> [DATA SUPPLIED]:
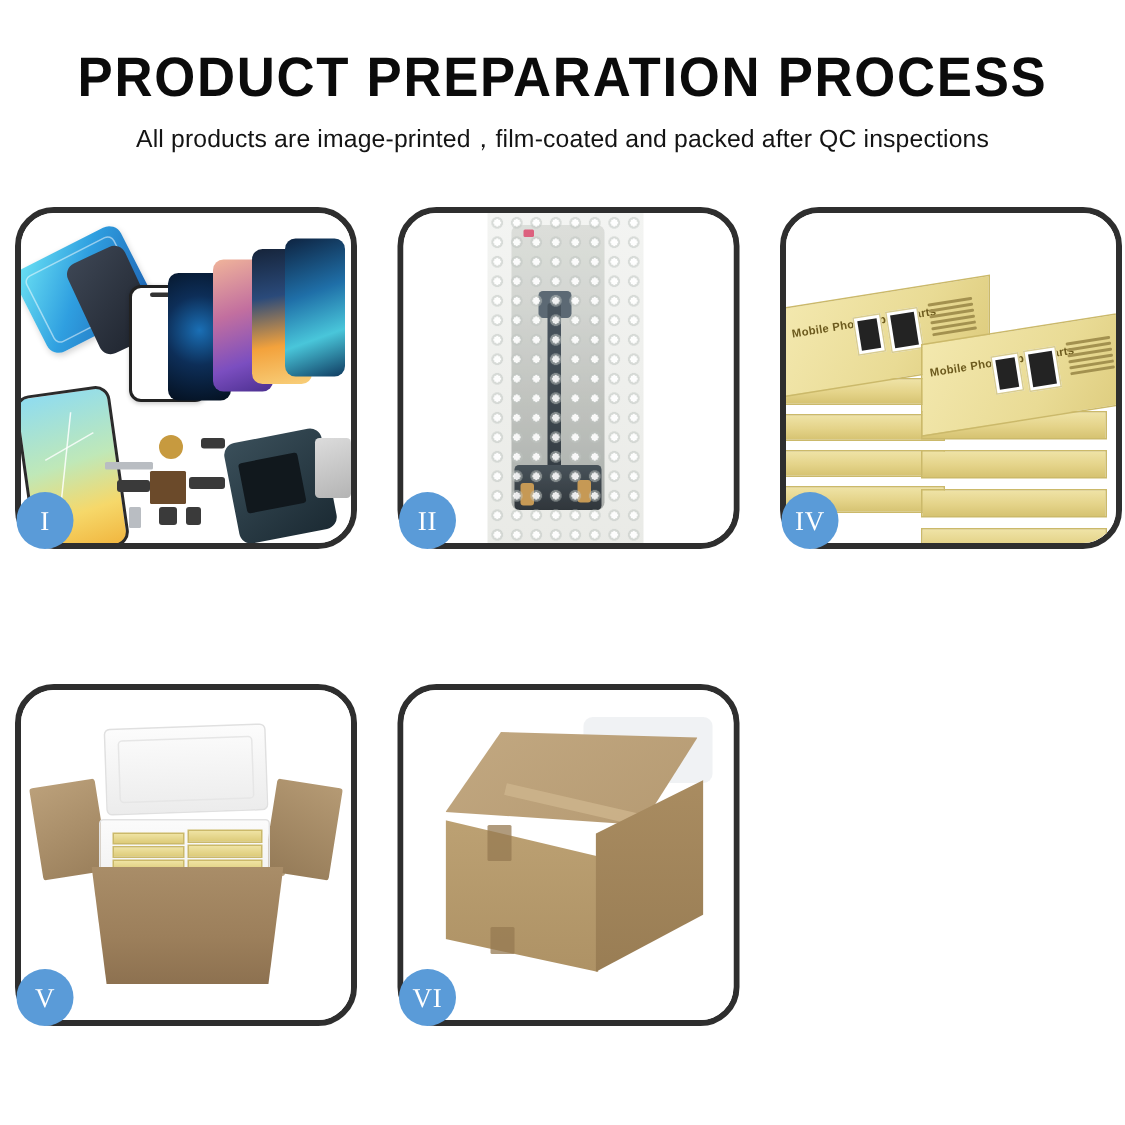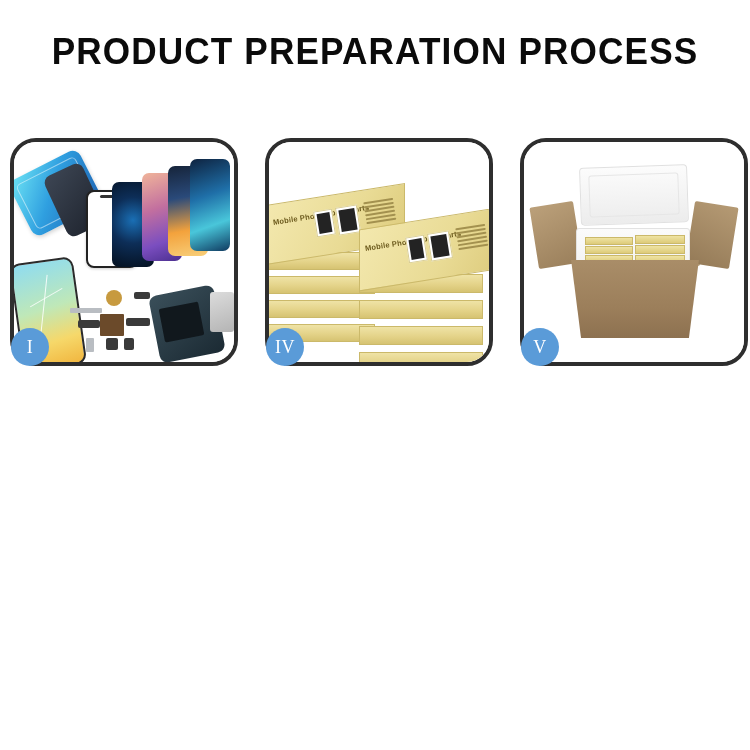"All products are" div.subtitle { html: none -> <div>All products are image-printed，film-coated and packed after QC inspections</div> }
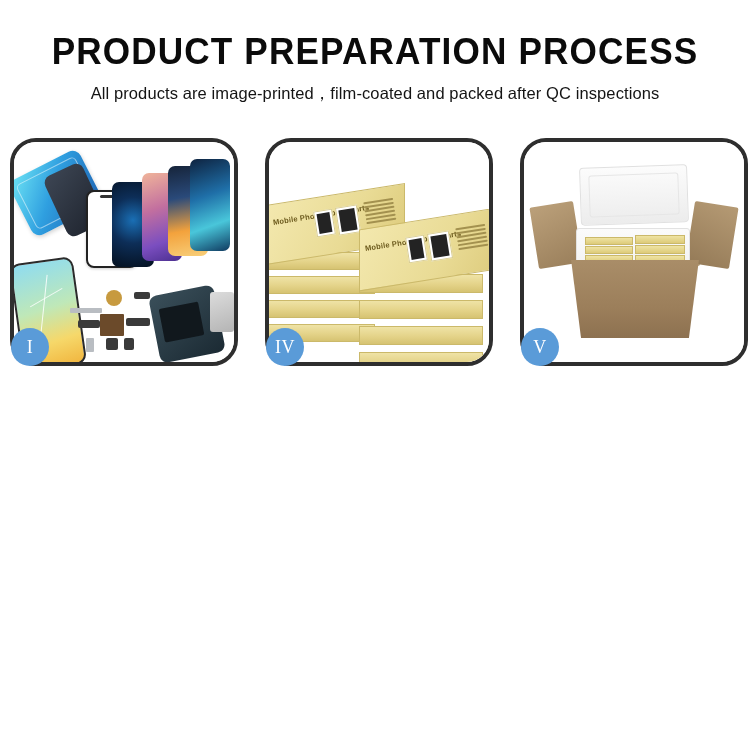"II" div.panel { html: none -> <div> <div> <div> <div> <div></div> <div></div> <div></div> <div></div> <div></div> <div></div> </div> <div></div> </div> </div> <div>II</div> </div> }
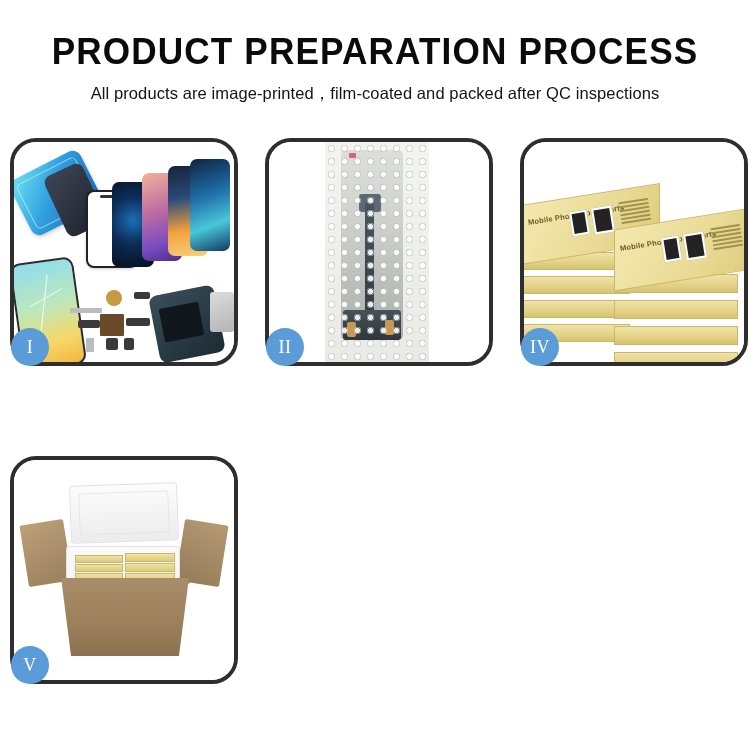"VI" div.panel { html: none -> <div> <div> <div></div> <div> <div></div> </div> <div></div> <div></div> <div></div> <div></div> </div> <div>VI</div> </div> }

==

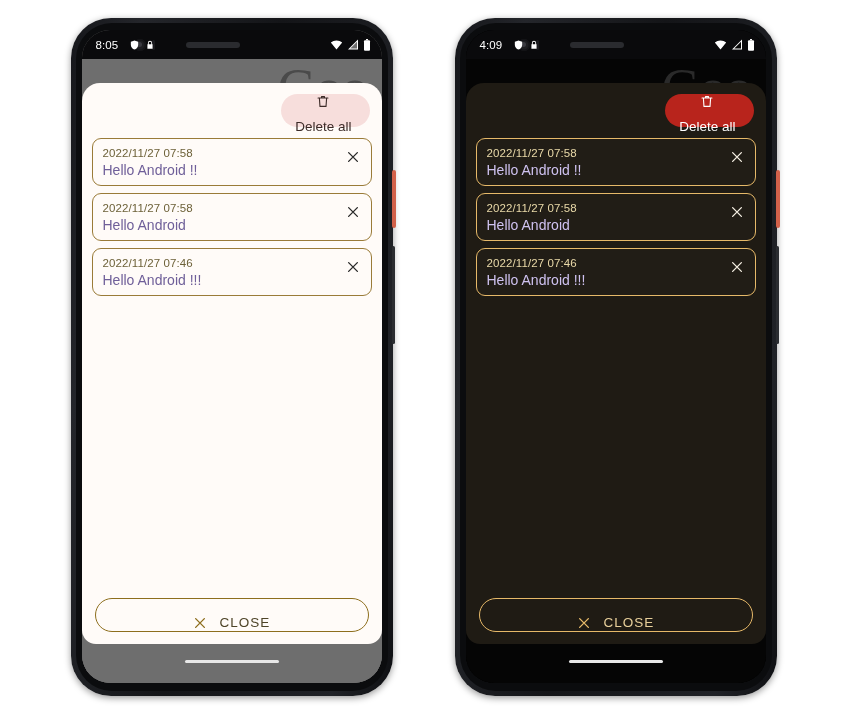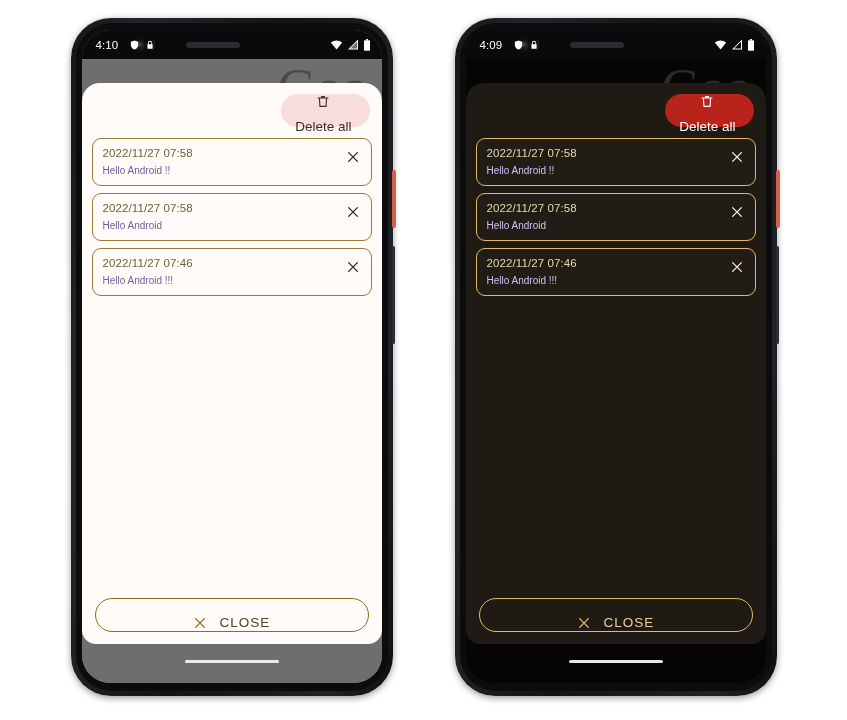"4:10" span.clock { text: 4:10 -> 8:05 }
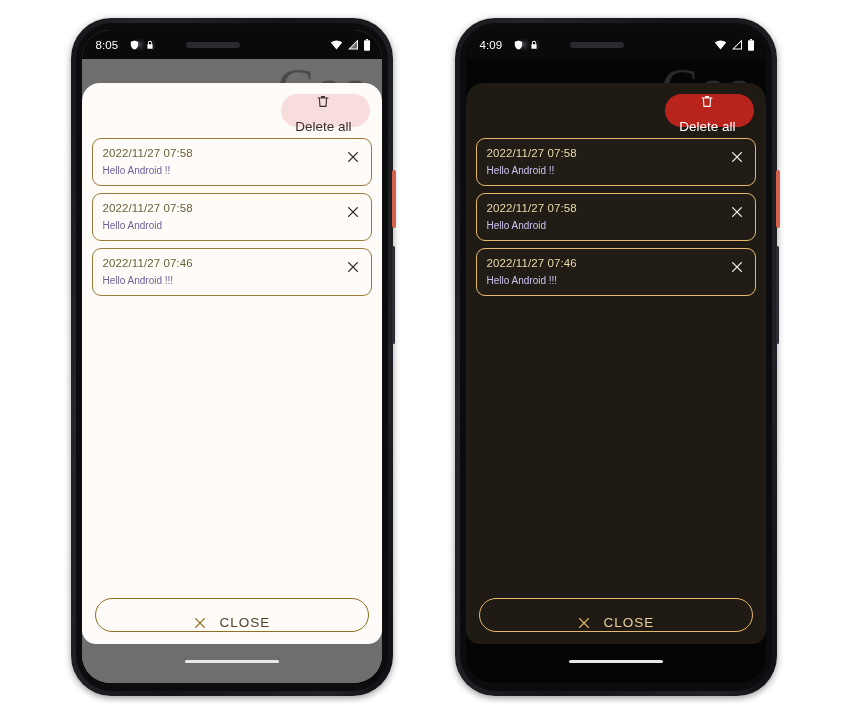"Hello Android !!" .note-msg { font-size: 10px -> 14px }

> [WORK REQUIRED]: What's needed is an exact copy of the records above from the line containing "<div> <div></div> <div></div>" down to the line containing "<div></div> <div> <div></div>", both included, without any pictures.

> [SOLUTION TO THE PROBLEM]:
"II" div.panel { html: none -> <div> <div> <div> <div> <div></div> <div></div> <div></div> <div></div> <div></div> <div></div> </div> <div></div> </div> </div> <div>II</div> </div> }
"VI" div.panel { html: none -> <div> <div> <div></div> <div> <div></div> </div> <div></div> <div></div> <div></div> <div></div> </div> <div>VI</div> </div> }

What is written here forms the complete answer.